Land Grant Colleges and the Morrill Act, at 150 Years Old
Lawmakers and higher education officials this week are celebrating the 150th anniversary of the "Morrill Act", signed into law by President Abraham Lincoln in 1862 in the midst of the Civil War. Named after senator Justin Morrill of Vermont , it established the nation's system of land-grant universities, providing each state with federal land to be sold to fund public colleges. And it was controversial legislation. Senator Morrill envisioned a democratization of higher education at time when college was largely reserved for children of the elite. UMASS was established under the Morrill Act in in 1863. In Amherst, the site of the first campus, it was a one building agricultural school.
Steven Herbert who today heads UMASS Amherst's Center for Agriculture says the Morrill act remains relevant. "If the universities weren't established way back then based in agricultural and mechanical arts, then I don't think we would have the food system, the sophistication of American agriculture that with have with every state contributing a huge number of scientists to research and outreach."

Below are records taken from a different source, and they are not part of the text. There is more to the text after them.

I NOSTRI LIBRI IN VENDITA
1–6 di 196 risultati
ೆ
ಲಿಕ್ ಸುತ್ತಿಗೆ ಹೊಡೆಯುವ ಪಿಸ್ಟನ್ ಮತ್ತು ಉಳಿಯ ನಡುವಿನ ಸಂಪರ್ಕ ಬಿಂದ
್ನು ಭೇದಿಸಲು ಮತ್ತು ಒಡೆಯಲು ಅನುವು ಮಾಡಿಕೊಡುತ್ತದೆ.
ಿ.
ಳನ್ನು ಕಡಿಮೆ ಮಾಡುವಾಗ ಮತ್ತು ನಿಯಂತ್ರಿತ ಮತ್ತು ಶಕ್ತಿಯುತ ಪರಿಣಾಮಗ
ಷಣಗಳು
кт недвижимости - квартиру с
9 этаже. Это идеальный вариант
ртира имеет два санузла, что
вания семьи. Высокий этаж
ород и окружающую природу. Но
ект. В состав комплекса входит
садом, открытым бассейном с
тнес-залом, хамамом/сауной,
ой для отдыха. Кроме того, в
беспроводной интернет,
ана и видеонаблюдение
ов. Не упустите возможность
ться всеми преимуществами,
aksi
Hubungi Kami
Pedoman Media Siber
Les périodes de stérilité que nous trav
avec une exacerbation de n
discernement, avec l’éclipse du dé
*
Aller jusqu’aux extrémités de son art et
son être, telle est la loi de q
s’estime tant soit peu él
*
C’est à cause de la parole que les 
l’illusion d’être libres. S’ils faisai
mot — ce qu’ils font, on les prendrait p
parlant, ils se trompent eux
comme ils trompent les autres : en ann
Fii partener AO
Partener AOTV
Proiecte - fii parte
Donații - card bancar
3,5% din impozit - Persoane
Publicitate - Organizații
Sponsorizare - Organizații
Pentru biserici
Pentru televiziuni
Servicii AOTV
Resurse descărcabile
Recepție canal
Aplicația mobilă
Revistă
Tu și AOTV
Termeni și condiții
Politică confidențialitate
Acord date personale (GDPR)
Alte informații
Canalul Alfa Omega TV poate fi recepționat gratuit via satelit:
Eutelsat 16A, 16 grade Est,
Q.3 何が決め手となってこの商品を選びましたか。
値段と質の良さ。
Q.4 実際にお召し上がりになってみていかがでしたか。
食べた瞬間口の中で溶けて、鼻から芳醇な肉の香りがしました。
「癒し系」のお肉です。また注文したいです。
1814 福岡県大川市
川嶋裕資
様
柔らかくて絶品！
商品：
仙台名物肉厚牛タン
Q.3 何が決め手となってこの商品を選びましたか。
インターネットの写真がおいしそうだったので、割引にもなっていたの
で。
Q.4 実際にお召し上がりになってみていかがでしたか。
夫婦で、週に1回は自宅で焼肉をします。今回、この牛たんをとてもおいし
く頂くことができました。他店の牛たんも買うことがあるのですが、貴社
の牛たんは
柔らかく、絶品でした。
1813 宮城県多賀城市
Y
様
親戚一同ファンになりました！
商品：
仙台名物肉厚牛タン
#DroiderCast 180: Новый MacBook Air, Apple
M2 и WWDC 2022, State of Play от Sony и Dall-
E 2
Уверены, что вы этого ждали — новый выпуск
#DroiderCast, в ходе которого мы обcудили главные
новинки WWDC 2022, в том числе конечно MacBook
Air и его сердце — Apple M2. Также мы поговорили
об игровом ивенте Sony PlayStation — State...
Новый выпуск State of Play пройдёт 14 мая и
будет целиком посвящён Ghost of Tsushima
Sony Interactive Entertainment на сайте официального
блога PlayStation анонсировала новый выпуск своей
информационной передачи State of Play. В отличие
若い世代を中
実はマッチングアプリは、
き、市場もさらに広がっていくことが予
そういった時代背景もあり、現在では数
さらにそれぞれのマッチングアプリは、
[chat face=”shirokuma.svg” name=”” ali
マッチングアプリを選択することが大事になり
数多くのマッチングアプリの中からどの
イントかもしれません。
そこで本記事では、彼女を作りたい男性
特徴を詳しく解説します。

Herbert was in Washington for the commemoration of the Morrill Act. He says UMASS, UCONN, UNH and UVM -- and all land grant universities --- receive several million dollars a year in federal funds for academics and research. Currently, there are 106 land-grant universities in the U.S. Subsequent college-related legislation like the Morrill Acts of 1890 and 1994, established land-grant institutions that were historically geared to black and Native Americans.